Reviewing Your Association’s Collection Policies
Collection of a community’s assessments is critical to maintaining a steady flow of income to support the association’s maintenance responsibilities and maintain the association’s overall fiscal health. Yet with the more urgent day-to-day demands on property managers and volunteer board members, collections can often be neglected or completely overlooked.
On day one, new board members should evaluate the association’s accounts receivable aging report, its internal collections policy, and the governing documents. If delinquencies are rampant, it is possible that the collections policy may be inconsistently applied. If an association has recently decided to crack down on delinquencies, it must be sure to adopt a clear collections policy and share that collections policy with owners prior to implementation. The board will need to make sure that the collections strategy also includes a plan to combat recidivism, including acceleration or shortening the time for turnover of an account to collections. The board should also appoint either one person or a team to oversee collections, including the timing of sending late letters and turnover of accounts to your collections attorney. This person or representative of the team should provide a substantive report at each board meeting detailing their efforts.

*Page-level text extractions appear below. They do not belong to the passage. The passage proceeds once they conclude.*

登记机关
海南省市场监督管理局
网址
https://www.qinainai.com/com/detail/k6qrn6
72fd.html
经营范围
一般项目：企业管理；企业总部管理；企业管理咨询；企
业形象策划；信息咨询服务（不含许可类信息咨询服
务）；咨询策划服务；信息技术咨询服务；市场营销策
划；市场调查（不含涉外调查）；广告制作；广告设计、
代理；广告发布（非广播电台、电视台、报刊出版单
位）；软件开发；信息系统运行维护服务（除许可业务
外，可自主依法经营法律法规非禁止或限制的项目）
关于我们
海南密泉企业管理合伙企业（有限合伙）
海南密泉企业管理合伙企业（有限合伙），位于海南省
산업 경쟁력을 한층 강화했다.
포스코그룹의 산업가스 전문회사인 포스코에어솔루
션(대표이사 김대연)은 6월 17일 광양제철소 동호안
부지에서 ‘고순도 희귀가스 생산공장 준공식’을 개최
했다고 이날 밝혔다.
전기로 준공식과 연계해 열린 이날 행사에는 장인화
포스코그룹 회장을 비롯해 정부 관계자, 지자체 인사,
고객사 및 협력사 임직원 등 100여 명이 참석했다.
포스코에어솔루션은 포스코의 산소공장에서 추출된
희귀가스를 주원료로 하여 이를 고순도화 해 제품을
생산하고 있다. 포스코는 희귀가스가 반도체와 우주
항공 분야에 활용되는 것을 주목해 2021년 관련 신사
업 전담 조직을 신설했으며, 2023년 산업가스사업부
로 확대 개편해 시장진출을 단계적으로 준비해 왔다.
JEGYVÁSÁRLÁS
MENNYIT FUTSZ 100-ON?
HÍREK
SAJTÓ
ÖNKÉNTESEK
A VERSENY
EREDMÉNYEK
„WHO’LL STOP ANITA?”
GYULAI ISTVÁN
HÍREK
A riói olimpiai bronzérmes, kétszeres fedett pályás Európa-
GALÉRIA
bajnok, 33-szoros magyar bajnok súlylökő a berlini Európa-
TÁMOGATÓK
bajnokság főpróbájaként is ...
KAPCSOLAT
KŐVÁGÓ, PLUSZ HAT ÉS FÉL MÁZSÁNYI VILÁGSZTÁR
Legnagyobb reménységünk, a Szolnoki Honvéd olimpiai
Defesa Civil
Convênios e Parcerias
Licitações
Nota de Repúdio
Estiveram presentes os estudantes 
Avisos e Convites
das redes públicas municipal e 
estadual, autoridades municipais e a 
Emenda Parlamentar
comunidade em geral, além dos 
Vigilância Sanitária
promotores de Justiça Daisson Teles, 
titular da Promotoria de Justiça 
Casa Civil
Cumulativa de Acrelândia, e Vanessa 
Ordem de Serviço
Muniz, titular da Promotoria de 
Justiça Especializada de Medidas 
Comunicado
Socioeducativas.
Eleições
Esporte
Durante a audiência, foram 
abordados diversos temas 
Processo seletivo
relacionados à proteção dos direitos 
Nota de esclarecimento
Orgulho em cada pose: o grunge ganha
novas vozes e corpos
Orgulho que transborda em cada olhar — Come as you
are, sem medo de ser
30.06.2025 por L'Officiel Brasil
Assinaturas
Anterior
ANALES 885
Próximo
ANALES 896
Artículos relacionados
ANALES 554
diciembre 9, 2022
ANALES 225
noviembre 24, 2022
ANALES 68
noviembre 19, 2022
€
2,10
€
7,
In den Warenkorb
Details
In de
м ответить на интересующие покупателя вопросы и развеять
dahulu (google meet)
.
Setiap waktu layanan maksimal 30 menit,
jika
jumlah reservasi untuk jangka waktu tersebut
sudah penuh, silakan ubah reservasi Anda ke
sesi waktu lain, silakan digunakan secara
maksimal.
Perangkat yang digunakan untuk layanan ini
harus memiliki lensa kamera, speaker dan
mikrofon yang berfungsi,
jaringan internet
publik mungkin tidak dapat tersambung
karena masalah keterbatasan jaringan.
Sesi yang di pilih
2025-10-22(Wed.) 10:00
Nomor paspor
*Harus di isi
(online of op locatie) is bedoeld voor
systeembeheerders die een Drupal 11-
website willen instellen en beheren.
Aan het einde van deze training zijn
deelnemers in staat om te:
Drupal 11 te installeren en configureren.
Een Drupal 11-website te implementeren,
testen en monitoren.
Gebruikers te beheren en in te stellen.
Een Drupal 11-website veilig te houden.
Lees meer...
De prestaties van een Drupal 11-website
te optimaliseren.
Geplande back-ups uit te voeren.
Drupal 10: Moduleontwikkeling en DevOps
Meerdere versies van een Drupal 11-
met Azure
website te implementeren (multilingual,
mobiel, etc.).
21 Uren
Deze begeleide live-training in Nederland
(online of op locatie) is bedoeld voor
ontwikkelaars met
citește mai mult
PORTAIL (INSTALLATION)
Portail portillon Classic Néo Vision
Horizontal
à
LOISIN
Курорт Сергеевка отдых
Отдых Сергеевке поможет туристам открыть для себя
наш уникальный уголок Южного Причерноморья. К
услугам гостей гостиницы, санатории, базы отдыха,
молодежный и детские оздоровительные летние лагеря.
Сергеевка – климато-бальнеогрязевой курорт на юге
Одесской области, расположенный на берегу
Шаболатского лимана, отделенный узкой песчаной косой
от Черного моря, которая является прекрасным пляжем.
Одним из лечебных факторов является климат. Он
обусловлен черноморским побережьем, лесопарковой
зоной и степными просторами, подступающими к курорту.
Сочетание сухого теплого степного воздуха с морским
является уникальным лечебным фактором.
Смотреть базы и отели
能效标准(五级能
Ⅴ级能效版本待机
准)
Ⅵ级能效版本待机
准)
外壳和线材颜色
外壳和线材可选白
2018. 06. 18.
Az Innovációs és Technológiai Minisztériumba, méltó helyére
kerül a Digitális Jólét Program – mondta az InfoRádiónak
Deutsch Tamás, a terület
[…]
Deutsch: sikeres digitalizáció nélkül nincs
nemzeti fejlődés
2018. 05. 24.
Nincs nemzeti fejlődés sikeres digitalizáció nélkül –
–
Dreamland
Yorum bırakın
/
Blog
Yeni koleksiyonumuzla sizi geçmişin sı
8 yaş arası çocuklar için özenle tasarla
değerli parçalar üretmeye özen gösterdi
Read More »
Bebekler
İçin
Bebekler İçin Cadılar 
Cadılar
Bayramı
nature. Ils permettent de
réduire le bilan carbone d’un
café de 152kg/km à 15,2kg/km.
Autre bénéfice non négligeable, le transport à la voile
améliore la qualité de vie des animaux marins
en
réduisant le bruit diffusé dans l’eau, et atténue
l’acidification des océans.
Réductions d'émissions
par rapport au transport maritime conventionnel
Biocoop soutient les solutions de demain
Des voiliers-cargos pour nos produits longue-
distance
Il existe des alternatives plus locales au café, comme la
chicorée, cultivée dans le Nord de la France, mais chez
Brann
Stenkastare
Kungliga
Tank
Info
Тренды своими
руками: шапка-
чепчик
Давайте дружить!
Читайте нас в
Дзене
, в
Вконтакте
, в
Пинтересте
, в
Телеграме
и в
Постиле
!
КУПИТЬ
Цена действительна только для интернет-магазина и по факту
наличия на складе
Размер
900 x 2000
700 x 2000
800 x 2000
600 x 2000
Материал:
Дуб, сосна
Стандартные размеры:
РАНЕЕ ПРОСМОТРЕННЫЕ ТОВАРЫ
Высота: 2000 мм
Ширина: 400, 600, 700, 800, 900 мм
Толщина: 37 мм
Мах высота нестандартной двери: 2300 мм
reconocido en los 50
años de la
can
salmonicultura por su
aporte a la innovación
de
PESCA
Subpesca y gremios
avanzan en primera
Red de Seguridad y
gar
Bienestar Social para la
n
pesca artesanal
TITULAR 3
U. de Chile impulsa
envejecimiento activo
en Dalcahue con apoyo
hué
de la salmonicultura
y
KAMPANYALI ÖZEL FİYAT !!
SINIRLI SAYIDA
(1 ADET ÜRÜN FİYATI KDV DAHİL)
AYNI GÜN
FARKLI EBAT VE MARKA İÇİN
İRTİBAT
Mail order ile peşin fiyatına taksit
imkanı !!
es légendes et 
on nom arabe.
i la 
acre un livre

So, when is it time for turnover? If the board has sent courtesy letters, and the owner has still made no effort to pay the outstanding balance, the next step is turnover to the Association’s collections attorney, right? Not necessarily. Turnover to a collections attorney should only occur if the board has a policy in place stating when and under what parameters an account would be turned over for collections to ensure all owners similarly situated are receiving the same treatment. Accounts can also be turned over on a case-by-case basis, but this can lead to inconsistent application of the collections policy and should be avoided.
The foundation of your collections attorney’s case will be the ledger provided. It should start with a zero balance so the attorney can be sure that the association has calculated interest correctly and all payments have been correctly applied. While open balance ledgers can be helpful to the board, your collections attorney will want a ledger that itemizes the charges and credits in chronological order. Beginning balances will need to be supplemented with older ledgers. The posting date of each charge should reflect the due date and not the date the assessment or charge was levied.
It’s important to be clear about the association’s goals with the attorney. The collections attorney has several tools available to compel an owner to be in compliance, but there is no one-size-fits-all approach. The more you know about each delinquent owner, the better the strategy session can be with the collections attorney.